# White Clam Sauce with Pasta



## LesleyCarol (Mar 7, 2005)

Here's a quick, tasty and economical recipe that I've made oodles of for years! Servings: 3-4 persons

1 medium onion, finely chopped OR 3 large shallots, finely chopped

3 cloves garlic, smashed and finely chopped
3 T. extra virgin olive oil (virgin olive is okay,also)
10 oz/283g. can baby clams, undrained
1/2 c. water or 1/4 c. dry white wine and 1/4 c. water
1/4 c. fresh Italian parsley, chopped
S & freshly ground P, to taste
Parmesan or Asiago cheese, freshly grated, optional **
12 oz. - 1 lb. spaghetti or spaghettini, cooked al dente and drained

Saute onion or shallots and garlic in olive oil in a large deep skillet over medium low heat till vegetables are transparent.

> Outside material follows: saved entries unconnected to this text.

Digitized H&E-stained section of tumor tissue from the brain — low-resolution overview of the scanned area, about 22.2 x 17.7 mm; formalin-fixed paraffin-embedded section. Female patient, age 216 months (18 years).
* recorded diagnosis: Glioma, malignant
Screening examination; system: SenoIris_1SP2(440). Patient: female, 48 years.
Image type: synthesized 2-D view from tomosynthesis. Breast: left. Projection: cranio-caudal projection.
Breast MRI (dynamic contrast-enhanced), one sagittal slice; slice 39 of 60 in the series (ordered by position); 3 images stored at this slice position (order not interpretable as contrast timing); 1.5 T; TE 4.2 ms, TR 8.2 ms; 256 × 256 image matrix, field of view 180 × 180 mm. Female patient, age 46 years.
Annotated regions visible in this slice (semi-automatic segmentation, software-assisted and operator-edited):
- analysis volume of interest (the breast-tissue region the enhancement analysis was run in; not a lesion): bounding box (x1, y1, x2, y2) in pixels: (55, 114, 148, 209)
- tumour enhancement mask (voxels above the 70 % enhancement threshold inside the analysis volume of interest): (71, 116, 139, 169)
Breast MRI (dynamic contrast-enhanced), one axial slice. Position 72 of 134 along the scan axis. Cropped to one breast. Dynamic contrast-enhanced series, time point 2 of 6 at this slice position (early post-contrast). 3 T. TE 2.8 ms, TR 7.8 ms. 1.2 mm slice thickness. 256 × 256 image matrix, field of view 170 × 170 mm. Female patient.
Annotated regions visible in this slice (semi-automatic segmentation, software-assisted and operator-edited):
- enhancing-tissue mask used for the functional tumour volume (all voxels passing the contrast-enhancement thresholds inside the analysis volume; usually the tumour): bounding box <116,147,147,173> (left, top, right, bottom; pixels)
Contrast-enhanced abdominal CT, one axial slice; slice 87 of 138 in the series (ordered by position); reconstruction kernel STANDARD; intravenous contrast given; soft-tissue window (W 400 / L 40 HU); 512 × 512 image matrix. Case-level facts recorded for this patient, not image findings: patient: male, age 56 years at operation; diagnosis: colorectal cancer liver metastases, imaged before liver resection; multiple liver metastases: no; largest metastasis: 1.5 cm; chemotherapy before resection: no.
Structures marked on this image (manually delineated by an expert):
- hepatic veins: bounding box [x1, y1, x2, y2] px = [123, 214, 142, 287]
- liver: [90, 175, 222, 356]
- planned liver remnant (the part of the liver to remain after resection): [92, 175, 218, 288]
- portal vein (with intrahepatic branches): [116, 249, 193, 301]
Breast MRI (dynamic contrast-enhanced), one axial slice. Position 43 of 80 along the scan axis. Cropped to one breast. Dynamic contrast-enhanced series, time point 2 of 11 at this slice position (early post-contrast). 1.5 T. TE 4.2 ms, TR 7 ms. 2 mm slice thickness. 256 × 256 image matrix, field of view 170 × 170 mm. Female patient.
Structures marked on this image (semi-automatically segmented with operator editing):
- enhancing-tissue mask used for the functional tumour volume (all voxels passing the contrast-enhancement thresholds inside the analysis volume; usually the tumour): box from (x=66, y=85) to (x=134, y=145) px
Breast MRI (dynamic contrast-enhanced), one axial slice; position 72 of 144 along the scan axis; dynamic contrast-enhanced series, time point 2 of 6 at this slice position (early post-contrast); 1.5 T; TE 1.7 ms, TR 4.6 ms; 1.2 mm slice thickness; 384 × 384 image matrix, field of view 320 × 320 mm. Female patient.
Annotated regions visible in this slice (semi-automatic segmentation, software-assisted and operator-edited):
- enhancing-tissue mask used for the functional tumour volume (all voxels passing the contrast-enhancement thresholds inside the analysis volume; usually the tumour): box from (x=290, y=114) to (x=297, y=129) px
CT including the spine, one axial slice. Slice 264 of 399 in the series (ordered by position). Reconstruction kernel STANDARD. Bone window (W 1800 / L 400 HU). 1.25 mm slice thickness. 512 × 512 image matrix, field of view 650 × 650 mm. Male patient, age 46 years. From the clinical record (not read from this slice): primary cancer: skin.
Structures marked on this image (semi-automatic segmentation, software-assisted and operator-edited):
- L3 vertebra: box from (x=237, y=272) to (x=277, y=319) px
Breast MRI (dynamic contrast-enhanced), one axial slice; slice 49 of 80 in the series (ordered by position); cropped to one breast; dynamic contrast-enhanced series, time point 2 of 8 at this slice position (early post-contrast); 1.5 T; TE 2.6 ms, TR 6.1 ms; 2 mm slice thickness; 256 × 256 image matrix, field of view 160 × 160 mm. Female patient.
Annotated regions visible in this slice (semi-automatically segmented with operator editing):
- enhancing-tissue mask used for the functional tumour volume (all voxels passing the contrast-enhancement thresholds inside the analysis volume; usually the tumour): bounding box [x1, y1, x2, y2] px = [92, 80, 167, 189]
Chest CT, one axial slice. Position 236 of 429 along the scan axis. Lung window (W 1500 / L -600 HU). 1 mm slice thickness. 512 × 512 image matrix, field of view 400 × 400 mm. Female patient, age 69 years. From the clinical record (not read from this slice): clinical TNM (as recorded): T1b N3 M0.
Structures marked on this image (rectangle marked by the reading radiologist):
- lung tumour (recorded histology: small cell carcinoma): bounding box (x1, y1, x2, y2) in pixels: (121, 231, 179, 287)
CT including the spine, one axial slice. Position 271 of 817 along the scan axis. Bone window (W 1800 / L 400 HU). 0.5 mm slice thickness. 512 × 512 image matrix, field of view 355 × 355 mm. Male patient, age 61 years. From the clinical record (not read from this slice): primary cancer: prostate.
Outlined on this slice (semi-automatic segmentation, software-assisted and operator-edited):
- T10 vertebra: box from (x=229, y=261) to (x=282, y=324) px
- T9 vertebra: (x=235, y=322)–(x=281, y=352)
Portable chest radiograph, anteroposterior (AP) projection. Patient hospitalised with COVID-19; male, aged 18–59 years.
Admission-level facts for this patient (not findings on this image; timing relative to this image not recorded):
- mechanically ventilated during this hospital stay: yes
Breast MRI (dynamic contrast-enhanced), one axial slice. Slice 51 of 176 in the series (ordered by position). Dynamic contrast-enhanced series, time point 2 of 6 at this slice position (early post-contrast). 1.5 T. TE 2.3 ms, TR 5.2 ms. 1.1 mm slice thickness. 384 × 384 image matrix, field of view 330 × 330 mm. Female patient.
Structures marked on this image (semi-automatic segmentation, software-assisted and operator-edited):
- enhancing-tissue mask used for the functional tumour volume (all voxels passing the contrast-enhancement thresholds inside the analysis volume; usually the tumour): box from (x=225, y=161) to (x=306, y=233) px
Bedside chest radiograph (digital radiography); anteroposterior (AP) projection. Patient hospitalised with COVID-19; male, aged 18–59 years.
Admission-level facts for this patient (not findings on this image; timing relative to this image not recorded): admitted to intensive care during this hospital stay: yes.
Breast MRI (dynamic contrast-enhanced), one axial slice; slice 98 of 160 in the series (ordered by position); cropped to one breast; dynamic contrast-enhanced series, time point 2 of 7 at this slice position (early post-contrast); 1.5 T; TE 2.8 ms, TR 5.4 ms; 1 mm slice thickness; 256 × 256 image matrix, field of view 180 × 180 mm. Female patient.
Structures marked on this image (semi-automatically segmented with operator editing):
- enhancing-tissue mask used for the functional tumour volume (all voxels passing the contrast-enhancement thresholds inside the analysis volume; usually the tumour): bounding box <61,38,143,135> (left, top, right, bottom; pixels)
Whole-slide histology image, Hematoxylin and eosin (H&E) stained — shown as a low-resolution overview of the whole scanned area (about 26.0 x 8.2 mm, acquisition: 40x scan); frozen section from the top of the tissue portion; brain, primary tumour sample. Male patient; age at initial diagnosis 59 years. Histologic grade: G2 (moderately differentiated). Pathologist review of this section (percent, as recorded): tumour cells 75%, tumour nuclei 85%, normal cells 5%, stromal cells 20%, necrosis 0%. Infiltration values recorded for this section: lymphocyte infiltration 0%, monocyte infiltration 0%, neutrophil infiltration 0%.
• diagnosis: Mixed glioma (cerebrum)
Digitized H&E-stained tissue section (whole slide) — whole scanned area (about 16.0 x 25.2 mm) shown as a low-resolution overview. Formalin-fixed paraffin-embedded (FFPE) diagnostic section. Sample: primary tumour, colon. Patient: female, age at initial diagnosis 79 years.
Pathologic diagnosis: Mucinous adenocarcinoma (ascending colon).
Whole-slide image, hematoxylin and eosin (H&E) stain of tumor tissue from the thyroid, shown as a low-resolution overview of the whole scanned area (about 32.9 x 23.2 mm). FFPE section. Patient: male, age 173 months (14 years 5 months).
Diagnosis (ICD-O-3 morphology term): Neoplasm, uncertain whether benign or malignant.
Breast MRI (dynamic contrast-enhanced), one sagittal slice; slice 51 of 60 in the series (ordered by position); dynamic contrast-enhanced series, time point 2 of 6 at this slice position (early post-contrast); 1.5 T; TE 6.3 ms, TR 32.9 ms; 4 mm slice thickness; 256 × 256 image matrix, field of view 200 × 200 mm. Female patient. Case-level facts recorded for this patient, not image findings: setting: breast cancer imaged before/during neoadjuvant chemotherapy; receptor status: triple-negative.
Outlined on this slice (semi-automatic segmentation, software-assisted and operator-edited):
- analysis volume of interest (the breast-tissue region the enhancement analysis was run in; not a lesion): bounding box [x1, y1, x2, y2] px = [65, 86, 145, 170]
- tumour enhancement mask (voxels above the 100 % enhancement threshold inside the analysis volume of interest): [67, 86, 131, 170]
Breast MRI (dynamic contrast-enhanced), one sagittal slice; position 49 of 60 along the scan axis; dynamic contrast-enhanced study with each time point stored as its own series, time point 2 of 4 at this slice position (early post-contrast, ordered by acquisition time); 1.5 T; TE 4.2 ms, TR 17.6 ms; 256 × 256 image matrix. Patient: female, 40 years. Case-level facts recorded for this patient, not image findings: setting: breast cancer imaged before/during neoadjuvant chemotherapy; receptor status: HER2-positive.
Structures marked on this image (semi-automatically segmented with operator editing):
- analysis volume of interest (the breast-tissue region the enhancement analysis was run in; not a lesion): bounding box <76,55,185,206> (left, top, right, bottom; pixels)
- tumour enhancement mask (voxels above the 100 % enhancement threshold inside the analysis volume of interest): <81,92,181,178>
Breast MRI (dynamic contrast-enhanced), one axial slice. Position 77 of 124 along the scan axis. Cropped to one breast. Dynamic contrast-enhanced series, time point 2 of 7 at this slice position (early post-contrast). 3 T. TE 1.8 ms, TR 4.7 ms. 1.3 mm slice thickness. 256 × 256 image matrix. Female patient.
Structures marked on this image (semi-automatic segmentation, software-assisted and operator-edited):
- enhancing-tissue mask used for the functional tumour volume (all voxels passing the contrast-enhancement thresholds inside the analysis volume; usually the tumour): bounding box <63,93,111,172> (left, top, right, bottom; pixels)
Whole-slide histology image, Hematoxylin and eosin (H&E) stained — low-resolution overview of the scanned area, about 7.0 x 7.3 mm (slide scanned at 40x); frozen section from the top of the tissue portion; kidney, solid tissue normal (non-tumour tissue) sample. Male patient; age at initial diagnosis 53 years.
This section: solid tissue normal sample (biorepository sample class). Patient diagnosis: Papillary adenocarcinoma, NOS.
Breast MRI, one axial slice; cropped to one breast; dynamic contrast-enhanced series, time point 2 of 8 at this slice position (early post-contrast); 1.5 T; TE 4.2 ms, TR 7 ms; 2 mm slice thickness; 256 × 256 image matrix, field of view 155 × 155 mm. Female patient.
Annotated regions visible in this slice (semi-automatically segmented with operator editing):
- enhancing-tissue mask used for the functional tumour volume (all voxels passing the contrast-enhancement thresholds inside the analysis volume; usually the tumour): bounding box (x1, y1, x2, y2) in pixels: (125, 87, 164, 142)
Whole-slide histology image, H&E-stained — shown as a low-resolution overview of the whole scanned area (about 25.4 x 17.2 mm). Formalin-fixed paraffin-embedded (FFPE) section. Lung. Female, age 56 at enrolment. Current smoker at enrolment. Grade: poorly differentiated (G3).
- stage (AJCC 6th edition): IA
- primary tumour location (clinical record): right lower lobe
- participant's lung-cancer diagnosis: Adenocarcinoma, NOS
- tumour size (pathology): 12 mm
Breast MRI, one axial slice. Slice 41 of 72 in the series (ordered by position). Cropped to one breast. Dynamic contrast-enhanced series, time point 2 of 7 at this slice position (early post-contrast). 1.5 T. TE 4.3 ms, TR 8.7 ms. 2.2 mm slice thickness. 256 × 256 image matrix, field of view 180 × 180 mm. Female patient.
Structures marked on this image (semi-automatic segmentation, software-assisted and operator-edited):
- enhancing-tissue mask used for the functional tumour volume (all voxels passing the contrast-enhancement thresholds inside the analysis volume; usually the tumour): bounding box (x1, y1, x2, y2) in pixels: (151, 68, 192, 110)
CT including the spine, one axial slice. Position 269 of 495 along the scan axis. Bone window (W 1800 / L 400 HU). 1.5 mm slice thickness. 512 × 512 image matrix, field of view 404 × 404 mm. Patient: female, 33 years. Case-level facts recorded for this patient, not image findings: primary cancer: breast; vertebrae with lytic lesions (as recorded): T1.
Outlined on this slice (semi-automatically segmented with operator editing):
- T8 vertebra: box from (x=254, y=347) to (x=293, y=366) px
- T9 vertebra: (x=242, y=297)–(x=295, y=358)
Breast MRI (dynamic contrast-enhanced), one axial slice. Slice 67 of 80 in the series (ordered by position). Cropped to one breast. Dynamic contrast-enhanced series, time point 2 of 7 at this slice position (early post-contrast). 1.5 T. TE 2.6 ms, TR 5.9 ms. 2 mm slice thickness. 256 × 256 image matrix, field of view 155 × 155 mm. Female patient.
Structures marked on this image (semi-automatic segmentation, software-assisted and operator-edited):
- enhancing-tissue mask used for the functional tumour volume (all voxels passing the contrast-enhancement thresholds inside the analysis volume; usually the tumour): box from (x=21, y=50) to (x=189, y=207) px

Don't brown. Add clams and their liquid, water or water and wine combo. Cook together without boiling till heated through. Add parsley and continue to gently heat for 1 minute.

Add drained pasta to skillet. Lightly combine and serve with freshly grated Parmesan or Asiago if desired.

** It's an Italian culinary no-no to add cheese to shellfish but I personally love the combination`


----------



## [BMF] Chris (Mar 8, 2005)

cheese is ok in small amounts, say if your using like a breading stuffing mixture, why would you have shell fish with anything but like a buerre blanc sauce?


----------



## buckytom (Mar 8, 2005)

normally i'd agree chris and lesley , cheese with shellfish is a bad match. but it goes really well with clams in this recipe. i guess the not-so-delicately flavored clams can stand up to it. like to add some butter, and leave out the water when i make it, and i use 2 cans of clams with their liquer.

try it. it's amazingly simple and inexpensive, and very tasty.


----------



## Alix (Mar 8, 2005)

I like to think of this place as one big experiment. I am going to try this one. Lesley, thanks for posting.


----------



## Barbara L (Mar 8, 2005)

My only experience with clams is clam chowder.  This sounds good.

 Barbara


----------



## kitchenelf (Mar 8, 2005)

The cheese does go hand in hand with the clams and this dish.  It's definately not the same without it.  I want some NOW! lol  Thanks for the recipe LesleyCarol


----------



## GB (Mar 9, 2005)

[BMF] Chris said:
			
		

> why would you have shell fish with anything but like a buerre blanc sauce?


There is only one reason. Because it tastes good 

Thanks for posting this recipe. I can't wait to try it.


----------